Fulacht fia, Meens, Co. Cork
Co. Cork |
Settlement Sites
On the north bank of a stream in the pastureland of Meens, in north Cork, sits a low oval mound of blackened, fire-cracked stone that most people would walk past without a second thought.
It measures roughly fourteen metres by twelve, and rises less than a metre above the surrounding ground. What it actually represents is a fulacht fia, a type of prehistoric cooking site found in enormous numbers across Ireland, typically Bronze Age in origin. The usual interpretation is that stones were heated in a fire, then dropped into a water-filled trough to bring it to a boil, the shattered and heat-reddened fragments accumulating over repeated use into exactly the kind of low, horseshoe-shaped mound visible here.

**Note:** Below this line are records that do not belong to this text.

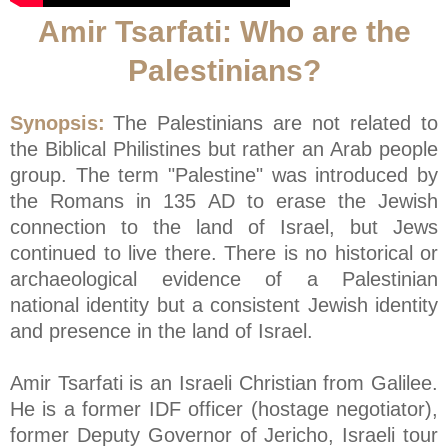
Amir Tsarfati: Who are the
Palestinians?
Synopsis:
The Palestinians are not related to
the Biblical Philistines but rather an Arab people
group. The term "Palestine" was introduced by
the Romans in 135 AD to erase the Jewish
connection to the land of Israel, but Jews
continued to live there. There is no historical or
archaeological evidence of a Palestinian
national identity but a consistent Jewish identity
and presence in the land of Israel.
Amir Tsarfati is an Israeli Christian from Galilee.
He is a former IDF officer (hostage negotiator),
former Deputy Governor of Jericho, Israeli tour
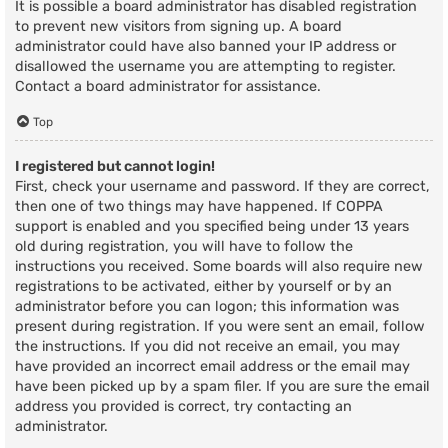
It is possible a board administrator has disabled registration
to prevent new visitors from signing up. A board
administrator could have also banned your IP address or
disallowed the username you are attempting to register.
Contact a board administrator for assistance.
Top
I registered but cannot login!
First, check your username and password. If they are correct,
then one of two things may have happened. If COPPA
support is enabled and you specified being under 13 years
old during registration, you will have to follow the
instructions you received. Some boards will also require new
registrations to be activated, either by yourself or by an
administrator before you can logon; this information was
present during registration. If you were sent an email, follow
the instructions. If you did not receive an email, you may
have provided an incorrect email address or the email may
have been picked up by a spam filer. If you are sure the email
address you provided is correct, try contacting an
administrator.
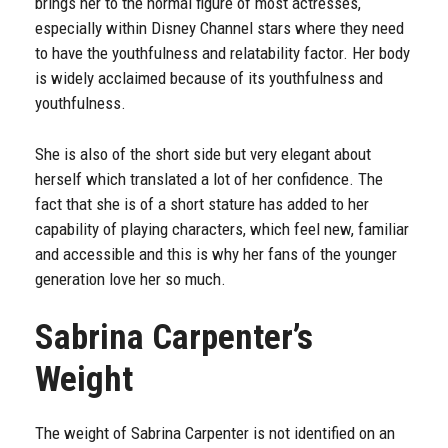
brings her to the normal figure of most actresses,
especially within Disney Channel stars where they need
to have the youthfulness and relatability factor. Her body
is widely acclaimed because of its youthfulness and
youthfulness.
She is also of the short side but very elegant about
herself which translated a lot of her confidence. The
fact that she is of a short stature has added to her
capability of playing characters, which feel new, familiar
and accessible and this is why her fans of the younger
generation love her so much.
Sabrina Carpenter’s
Weight
The weight of Sabrina Carpenter is not identified on an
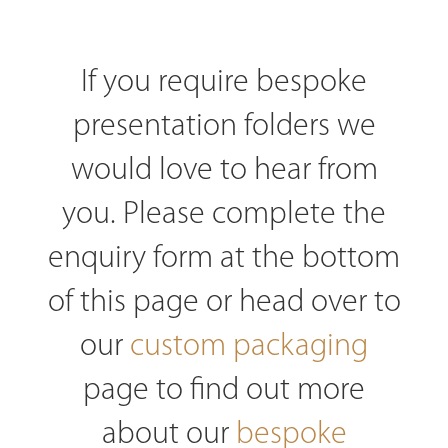
If you require bespoke
presentation folders we
would love to hear from
you. Please complete the
enquiry form at the bottom
of this page or head over to
our
custom packaging
page to find out more
about our
bespoke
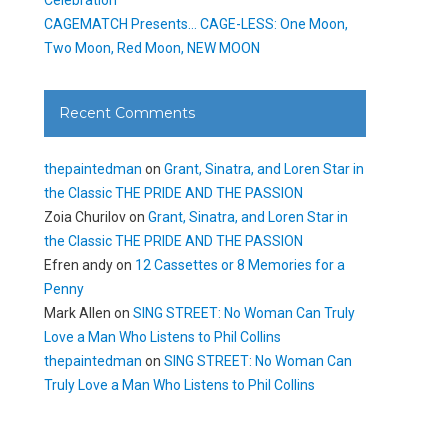
CAGEMATCH Presents… CAGE-LESS: One Moon,
Two Moon, Red Moon, NEW MOON
Recent Comments
thepaintedman
on
Grant, Sinatra, and Loren Star in
the Classic THE PRIDE AND THE PASSION
Zoia Churilov
on
Grant, Sinatra, and Loren Star in
the Classic THE PRIDE AND THE PASSION
Efren andy
on
12 Cassettes or 8 Memories for a
Penny
Mark Allen
on
SING STREET: No Woman Can Truly
Love a Man Who Listens to Phil Collins
thepaintedman
on
SING STREET: No Woman Can
Truly Love a Man Who Listens to Phil Collins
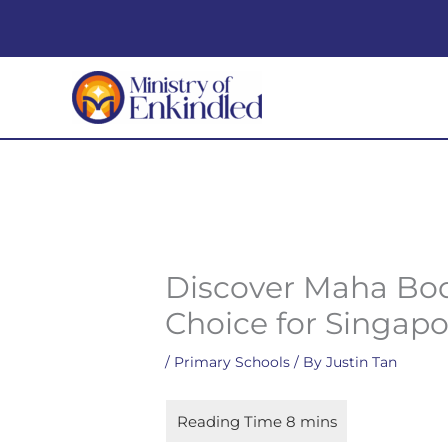
Skip
to
content
Discover Maha Bod
Choice for Singap
/
Primary Schools
/ By
Justin Tan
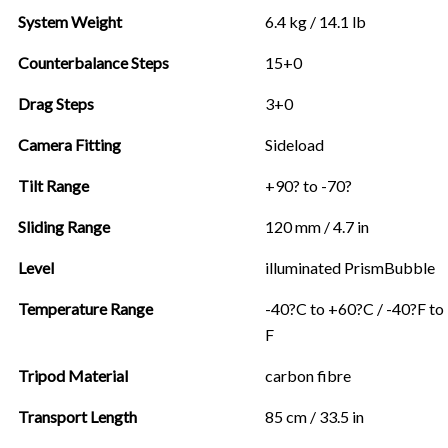
System Weight
6.4 kg / 14.1 lb
Counterbalance Steps
15+0
Drag Steps
3+0
Camera Fitting
Sideload
Tilt Range
+90? to -70?
Sliding Range
120 mm / 4.7 in
Level
illuminated PrismBubble
Temperature Range
-40?C to +60?C / -40?F to
F
Tripod Material
carbon fibre
Transport Length
85 cm / 33.5 in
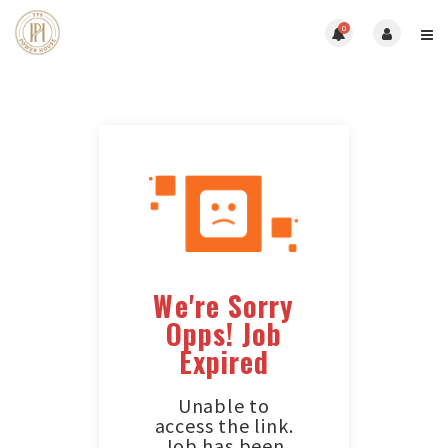
0
We're Sorry
Opps! Job
Expired
Unable to
access the link.
Job has been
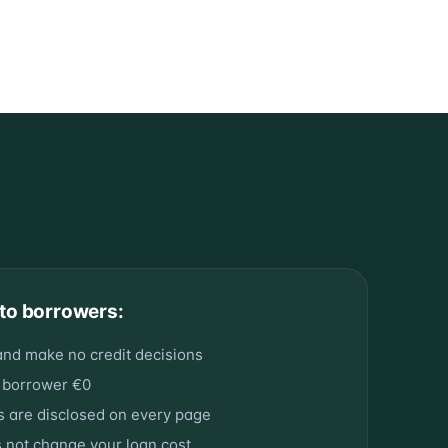
to borrowers:
and make no credit decisions
 borrower €0
ps are disclosed on every page
s not change your loan cost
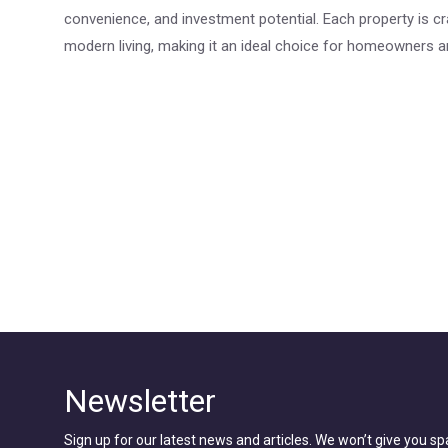
convenience, and investment potential. Each property is c
modern living, making it an ideal choice for homeowners an
Newsletter
Sign up for our latest news and articles. We won’t give you s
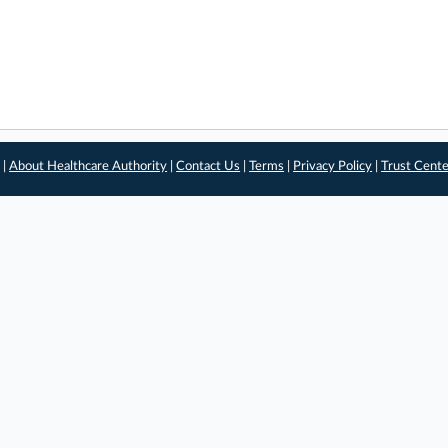
 |
About Healthcare Authority
|
Contact Us
|
Terms
|
Privacy Policy
|
Trust Cent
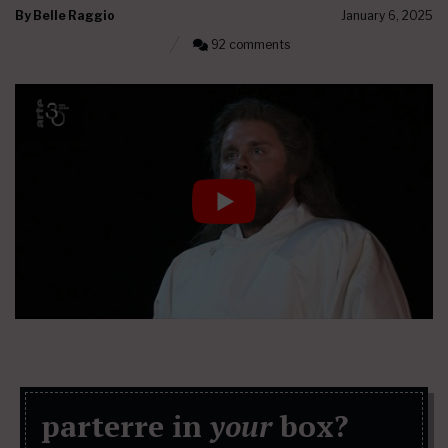
By
Belle Raggio
January 6, 2025
92 comments
parterre in
your
box?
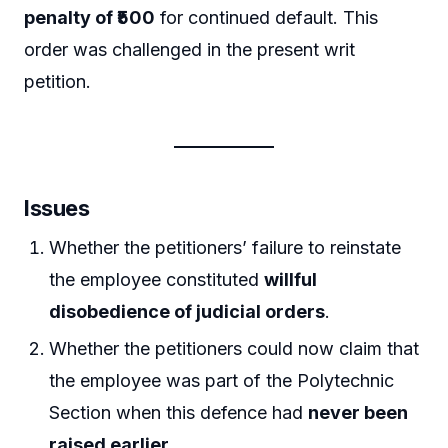
penalty of ₹500
for continued default. This
order was challenged in the present writ
petition.
Issues
Whether the petitioners’ failure to reinstate
the employee constituted
willful
disobedience of judicial orders
.
Whether the petitioners could now claim that
the employee was part of the Polytechnic
Section when this defence had
never been
raised earlier
.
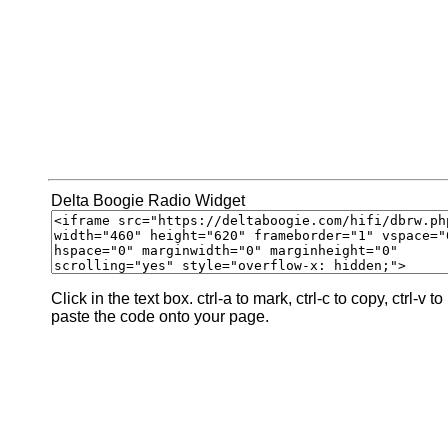
Delta Boogie Radio Widget
Click in the text box. ctrl-a to mark, ctrl-c to copy, ctrl-v to
paste the code onto your page.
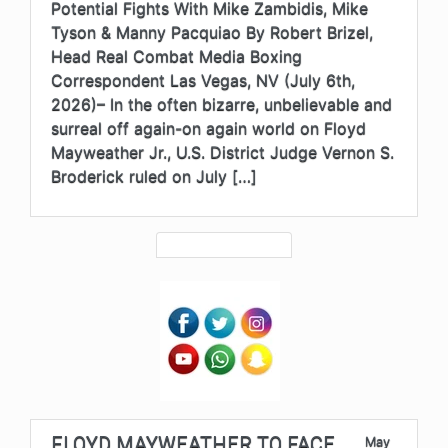
Potential Fights With Mike Zambidis, Mike
Tyson & Manny Pacquiao By Robert Brizel,
Head Real Combat Media Boxing
Correspondent Las Vegas, NV (July 6th,
2026)– In the often bizarre, unbelievable and
surreal off again-on again world on Floyd
Mayweather Jr., U.S. District Judge Vernon S.
Broderick ruled on July […]
FLOYD MAYWEATHER TO FACE
May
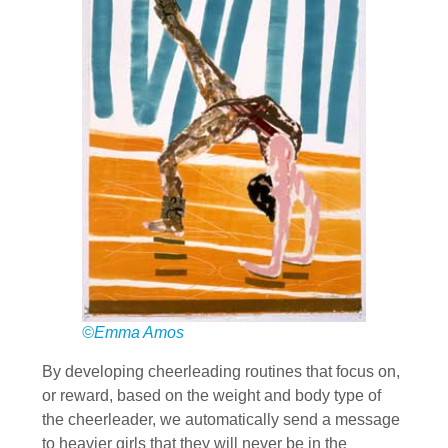
©Emma Amos
By developing cheerleading routines that focus on,
or reward, based on the weight and body type of
the cheerleader, we automatically send a message
to heavier girls that they will never be in the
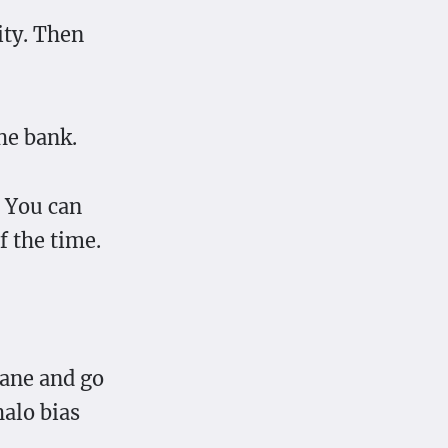
ity. Then
he bank.
. You can
f the time.
 lane and go
halo bias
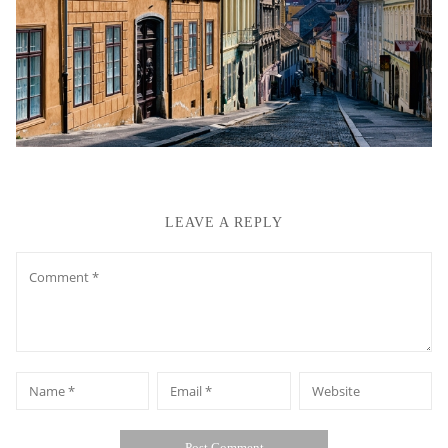
LEAVE A REPLY
Comment
*
*
Name
Email
Website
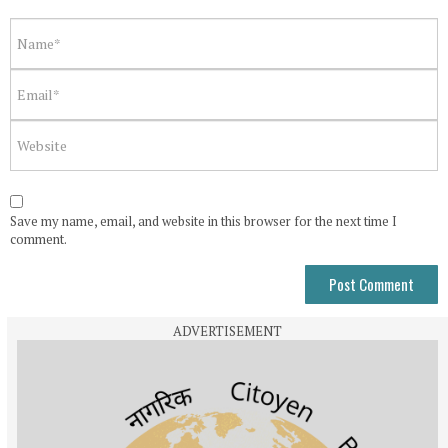
Save my name, email, and website in this browser for the next time I
comment.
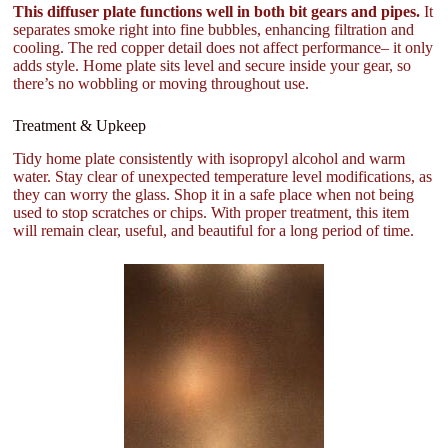
This diffuser plate functions well in both bit gears and pipes.
It
separates smoke right into fine bubbles, enhancing filtration and
cooling. The red copper detail does not affect performance– it only
adds style. Home plate sits level and secure inside your gear, so
there’s no wobbling or moving throughout use.
Treatment & Upkeep
Tidy home plate consistently with isopropyl alcohol and warm
water. Stay clear of unexpected temperature level modifications, as
they can worry the glass. Shop it in a safe place when not being
used to stop scratches or chips. With proper treatment, this item
will remain clear, useful, and beautiful for a long period of time.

The site was recorded by Bowman in 1934, at which point it lay on land belonging to E. O'Donovan. By then the mound had presumably survived more or less intact through centuries of low-intensity pasture farming, the kind of land use that tends to leave earthworks alone. That changed in the 1940s, when local accounts indicate the mound was ploughed over, an event that will have disturbed the upper layers and spread some of the burnt material across a wider area, though evidently enough of the original form survived to remain recognisable. The Meens example is not isolated; it belongs to a cluster of three fulachta fiadh in the immediate area, suggesting this stretch of stream bank was used repeatedly, perhaps across generations, for whatever activities these sites supported.